Texto:
▼▼▼
Direita, esquerda e sinistra I

O debate sobre o que é ser de direita e ser de esquerda no Brasil, como tudo aliás que versa sobre política e economia, tem sido prejudicado por preconceitos, falta de formação, entropia de informação, inclusive de elites intelectuais, o que é imperdoável. Coloco aí, neste conjunto chamado elite intelectual formadores de opinião, jornalistas, professores do ensino médio e universitário e políticos.

A falta de racionalidade e os preconceitos, mesmo fora do vox populi das redes sociais, atinge a elite da direita feroz e da esquerda raivosa. As declarações de Marilena Chauí, Leonardo Boff e outros sobre economia principalmente, na caracterização do espectro ideológico, são sofríveis, causam vergonha alheia.

Esta é a primeira parte de um artigo que procura limpar este meio de campo de um Fla Flu mal jogado, feio. Isto pois, a segunda parte, a ser publicada posteriormente aqui no Estadão, analisará os programas econômicos do PT, racional, de direita (sem querer) sobre vários aspectos, do PSDB, racional e de esquerda, também sobre vários aspectos e do PSOL, cômico e patético, e não peripatético, sobre todos os aspectos.

O que você diria de um sujeito que votaria da seguinte forma no primeiro turno das eleições de 2014: Presidente, Marina, Senador, Serra, Deputado Federal, se saísse por São Paulo, daí o verbo no condicional, Jean Wyllys? Ao primeiro julgamento do fundamentalista de direita ou de esquerda, esse camarada seria irracional. Bem, votei em Marina, Serra e votaria e Jean e me considero mais do que racional, mas razoável e tolerante.
▲▲▲
[Dados registrados]
▼▼▼
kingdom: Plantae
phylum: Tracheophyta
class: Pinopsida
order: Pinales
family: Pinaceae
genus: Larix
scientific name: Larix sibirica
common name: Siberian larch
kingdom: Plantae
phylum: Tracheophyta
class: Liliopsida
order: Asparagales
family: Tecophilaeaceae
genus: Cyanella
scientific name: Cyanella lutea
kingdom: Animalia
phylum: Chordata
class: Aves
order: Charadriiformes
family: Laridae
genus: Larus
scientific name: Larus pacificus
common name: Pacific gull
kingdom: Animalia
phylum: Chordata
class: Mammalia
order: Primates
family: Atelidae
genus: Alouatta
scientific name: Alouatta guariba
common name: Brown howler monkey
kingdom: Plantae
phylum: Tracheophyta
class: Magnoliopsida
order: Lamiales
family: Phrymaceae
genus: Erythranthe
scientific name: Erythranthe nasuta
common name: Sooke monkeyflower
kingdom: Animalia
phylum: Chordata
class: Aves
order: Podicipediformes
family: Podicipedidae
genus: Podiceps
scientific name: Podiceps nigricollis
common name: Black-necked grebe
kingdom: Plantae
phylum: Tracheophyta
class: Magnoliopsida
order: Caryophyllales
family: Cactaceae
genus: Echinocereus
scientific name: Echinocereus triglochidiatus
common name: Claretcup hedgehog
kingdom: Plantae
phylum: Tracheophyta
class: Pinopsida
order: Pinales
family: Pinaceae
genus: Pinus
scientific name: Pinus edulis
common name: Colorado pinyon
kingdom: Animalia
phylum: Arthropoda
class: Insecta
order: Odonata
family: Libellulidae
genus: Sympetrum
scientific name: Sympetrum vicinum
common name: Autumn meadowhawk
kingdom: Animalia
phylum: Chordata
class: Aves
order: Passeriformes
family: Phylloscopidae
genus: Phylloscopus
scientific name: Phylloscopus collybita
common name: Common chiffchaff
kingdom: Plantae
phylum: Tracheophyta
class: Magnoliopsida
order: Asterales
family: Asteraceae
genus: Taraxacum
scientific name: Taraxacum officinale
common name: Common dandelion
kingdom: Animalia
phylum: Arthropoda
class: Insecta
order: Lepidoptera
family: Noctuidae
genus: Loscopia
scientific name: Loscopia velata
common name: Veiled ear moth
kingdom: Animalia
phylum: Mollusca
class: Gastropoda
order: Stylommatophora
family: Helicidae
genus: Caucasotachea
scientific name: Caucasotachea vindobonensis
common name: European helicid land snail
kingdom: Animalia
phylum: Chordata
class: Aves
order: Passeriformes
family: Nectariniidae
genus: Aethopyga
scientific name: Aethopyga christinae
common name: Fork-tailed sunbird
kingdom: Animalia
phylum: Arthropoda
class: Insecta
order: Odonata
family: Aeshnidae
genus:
▲▲▲
Questão curta A: No texto sobre direita e esquerda, em que veículo será publicada a segunda parte do artigo?
Questão curta B: Dê continuidade ao texto sobre direita e esquerda a partir do ponto em que ele termina.

Resposta A: No Estadão.

Resposta B:
Todavia, boa parte dos preconceitos, inclusive de Jean Wyllys e de muitos da direita vêm do não debate sobre definições.

Por exemplo, os conhecimentos de economia de Jean Wyllys são vergonhosamente primitivos e infantis, algo aliás comum ao programa do PSOL, como veremos, onde a ignorância econômica é regiamente compartilhada pelo quase candidato do partido para o governo do Estado de São Paulo Vladimir Safatle, cujos conhecimentos de economia equivalem aos meus de Freud e Lacan, ou seja, zero à esquerda (trocadilho, baixa literatura, sei, mas tal qual o personagem de Dr. Schultz – Christoph Waltz – em Django Livre de Tarantino, “não me contive, desculpe-me”)

É dever do debate ideológico fundamentado na ciência bater de frente com pessoas públicas ou que almejam cargos públicos, pois precisamos salvaguardar a razão crítica. Daí o primeiro passo talvez é tentar ensinar ao Jean e ao Safatle (poderia incluir aqui André Singer do PT, vamos ser justos), por exemplo, algumas coisas básicas. A primeira delas são seus erros de visão de mundo sobre esquerda e direita.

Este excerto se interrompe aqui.